I have a bone to pick with the phrase “work-life balance.”
Maybe it’s just the language used to describe the idea, but I want to dispel the belief
that our lives can be compartmentalized into “work” and “life.” Work IS a part of our
“life.”
I recognize the intentions behind work-life balance are good. I believe the intention is to know how to best balance your professional desires and responsibilities with your personal ones. This is good. I agree 100% that this is important for a better quality of life overall.
However, I think this attempt at “balance” has led us to a compartmentalization of the self, where we see ourselves differently in one space than the other and we fool ourselves into thinking that one area of our life doesn’t affect the other.
This often leads to internal discord, a separation from our values, and an ultimate sense of dissatisfaction in either our professional life or our personal life.
So what do we do?
First, can we re-work the phrase “work-life balance” to work-life and personal-life balance?
I think the phrase “work-life balance” is indicative of the concern I’m raising. We view our lives outside of our work as our REAL life, as opposed to being a part of our life.
Don't compartmentalize, strike a balance. In preparing to write this blog I chatted with quite a few people to get their thoughts on the idea. I noticed there is a continuum of where we tend to put more focus and energy when it comes to the personal and professional parts of our lives. Some of us see work as the sole part of our identity and some see work as “just something I have to do to put food on the table.” Something that’s purely transactional.
Instead of being on one side or the other, find a balance. Integrate your personal values into your work- you’re going to find a lot more fulfillment in what you do this way! And, don’t put so much value into your work success that any setbacks in the workplace create a big hit to your self-worth. You are more than what you do.
Create boundaries, we don’t want to be showing up at work fuming all day about the argument we had with our spouse this morning, nor do we want to be taking away time to connect with friends and family by checking work emails when we’re with them.

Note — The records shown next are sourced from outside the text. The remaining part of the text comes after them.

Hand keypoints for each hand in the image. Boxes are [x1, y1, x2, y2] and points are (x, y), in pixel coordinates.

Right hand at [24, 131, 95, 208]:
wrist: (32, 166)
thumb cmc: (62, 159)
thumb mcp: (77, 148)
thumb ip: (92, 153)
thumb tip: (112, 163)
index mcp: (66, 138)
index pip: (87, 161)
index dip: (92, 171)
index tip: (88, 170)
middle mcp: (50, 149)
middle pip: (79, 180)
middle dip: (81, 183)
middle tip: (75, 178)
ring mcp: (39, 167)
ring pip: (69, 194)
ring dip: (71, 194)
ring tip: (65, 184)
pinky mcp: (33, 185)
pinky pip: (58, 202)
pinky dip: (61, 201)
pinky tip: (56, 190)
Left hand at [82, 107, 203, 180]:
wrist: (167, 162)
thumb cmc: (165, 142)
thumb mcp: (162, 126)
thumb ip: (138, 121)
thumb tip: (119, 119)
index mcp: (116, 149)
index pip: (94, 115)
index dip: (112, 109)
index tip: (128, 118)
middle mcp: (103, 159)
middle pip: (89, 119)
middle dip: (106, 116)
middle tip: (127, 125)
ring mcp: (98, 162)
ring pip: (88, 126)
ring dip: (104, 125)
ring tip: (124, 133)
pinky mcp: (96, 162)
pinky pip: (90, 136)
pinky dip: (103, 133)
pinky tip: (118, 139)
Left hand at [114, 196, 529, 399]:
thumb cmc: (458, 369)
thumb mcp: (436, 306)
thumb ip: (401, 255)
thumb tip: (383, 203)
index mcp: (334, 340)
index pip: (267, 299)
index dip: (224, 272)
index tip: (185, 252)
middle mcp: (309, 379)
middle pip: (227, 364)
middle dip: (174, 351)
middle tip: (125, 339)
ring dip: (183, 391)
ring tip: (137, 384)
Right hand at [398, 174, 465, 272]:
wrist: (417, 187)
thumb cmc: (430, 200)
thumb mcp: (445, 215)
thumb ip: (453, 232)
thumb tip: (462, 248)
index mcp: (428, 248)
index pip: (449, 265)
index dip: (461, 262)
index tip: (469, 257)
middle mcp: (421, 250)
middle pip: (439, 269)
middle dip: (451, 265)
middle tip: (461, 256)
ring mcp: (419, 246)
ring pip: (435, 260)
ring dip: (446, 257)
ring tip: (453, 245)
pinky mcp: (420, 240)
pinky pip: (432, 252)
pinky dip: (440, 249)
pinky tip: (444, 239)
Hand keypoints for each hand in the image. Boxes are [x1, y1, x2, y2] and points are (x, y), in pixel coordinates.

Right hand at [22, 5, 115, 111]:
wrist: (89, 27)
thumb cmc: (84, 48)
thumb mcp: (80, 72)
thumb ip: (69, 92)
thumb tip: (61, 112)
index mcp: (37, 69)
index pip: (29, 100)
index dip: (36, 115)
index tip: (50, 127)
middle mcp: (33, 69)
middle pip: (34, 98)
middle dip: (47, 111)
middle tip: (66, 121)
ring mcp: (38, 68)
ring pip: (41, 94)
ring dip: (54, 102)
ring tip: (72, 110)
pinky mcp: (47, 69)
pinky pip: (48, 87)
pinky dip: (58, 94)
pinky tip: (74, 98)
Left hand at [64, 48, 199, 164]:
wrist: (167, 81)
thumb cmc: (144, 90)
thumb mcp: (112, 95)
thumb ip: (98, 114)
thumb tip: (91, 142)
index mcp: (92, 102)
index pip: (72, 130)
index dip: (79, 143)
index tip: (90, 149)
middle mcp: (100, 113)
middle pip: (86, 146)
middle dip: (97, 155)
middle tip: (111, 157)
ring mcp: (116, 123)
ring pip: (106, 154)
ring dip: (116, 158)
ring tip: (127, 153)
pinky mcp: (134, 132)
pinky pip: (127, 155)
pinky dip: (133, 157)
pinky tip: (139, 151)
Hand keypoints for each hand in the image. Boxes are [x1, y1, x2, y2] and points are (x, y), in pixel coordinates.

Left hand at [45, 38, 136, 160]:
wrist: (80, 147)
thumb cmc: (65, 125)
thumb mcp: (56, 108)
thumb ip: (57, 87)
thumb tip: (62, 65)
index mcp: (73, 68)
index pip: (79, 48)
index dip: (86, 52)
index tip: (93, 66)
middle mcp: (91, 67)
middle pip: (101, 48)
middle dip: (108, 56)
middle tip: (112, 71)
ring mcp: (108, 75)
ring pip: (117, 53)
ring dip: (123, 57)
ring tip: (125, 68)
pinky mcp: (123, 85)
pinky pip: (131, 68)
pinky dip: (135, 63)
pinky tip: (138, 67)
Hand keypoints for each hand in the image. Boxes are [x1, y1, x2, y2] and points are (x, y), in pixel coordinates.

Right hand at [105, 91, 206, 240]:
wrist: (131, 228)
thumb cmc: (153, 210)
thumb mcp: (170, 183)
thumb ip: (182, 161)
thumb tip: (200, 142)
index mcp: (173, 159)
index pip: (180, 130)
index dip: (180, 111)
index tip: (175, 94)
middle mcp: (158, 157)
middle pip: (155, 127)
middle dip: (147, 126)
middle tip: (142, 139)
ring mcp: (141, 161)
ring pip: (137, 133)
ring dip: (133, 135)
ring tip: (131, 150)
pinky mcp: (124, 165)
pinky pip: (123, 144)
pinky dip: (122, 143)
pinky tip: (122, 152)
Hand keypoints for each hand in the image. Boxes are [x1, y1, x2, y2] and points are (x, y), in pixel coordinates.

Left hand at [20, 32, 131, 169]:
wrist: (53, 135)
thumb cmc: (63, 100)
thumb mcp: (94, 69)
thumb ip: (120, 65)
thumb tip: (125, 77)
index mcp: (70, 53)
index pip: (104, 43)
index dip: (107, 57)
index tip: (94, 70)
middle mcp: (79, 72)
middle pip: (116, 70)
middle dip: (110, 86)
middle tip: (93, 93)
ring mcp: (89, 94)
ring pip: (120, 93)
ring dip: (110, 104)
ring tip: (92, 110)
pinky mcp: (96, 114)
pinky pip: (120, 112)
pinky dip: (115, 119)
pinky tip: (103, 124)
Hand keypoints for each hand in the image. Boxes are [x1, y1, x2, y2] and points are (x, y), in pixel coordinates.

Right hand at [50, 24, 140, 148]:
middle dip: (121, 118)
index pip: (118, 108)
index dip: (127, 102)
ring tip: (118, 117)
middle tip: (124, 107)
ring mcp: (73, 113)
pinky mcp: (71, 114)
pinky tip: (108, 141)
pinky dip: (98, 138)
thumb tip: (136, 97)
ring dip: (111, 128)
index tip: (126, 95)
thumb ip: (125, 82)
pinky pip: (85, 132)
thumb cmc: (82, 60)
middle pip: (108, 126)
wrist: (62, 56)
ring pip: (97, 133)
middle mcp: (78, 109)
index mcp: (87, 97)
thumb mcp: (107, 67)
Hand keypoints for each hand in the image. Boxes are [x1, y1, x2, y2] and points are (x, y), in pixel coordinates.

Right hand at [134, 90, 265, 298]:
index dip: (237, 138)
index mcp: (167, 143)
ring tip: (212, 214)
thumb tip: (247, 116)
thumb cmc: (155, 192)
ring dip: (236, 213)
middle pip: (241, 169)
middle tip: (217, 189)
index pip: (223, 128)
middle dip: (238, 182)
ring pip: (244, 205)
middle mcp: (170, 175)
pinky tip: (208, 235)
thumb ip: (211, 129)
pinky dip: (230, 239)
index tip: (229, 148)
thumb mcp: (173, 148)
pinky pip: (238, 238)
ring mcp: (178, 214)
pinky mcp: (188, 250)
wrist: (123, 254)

AND, don’t go full Severance mode with the boundaries. Acknowledge that you are upset about the argument with your spouse and come up with a plan to address it later. Don’t just shove it under the rug. Be mindful of how that emotion may impact how you show up at work that day and determine what you want to do about it. When it comes to the work emails at home, determine if it’s important to address it at that moment, or if it can wait until the next day when you are at work. Process it, and release it if possible. If not, do what you need to do, then release it.
When we lack an understanding that all of this is holistic, the disconnect between "work" and "life" we try to create causes problems. We may feel unmotivated, distracted, like a “cog” in the wheel, dissatisfied, like we don’t have control over who we are and where we’re going, you name it! Moreover, when we separate "work" and "life" we don't show up in the fullness of who we are and what we have to offer- at work, or in our personal life.
So let’s kick the idea that we have to separate ourselves into a work self and home self,
and instead find a healthy balance, not separation, of the two.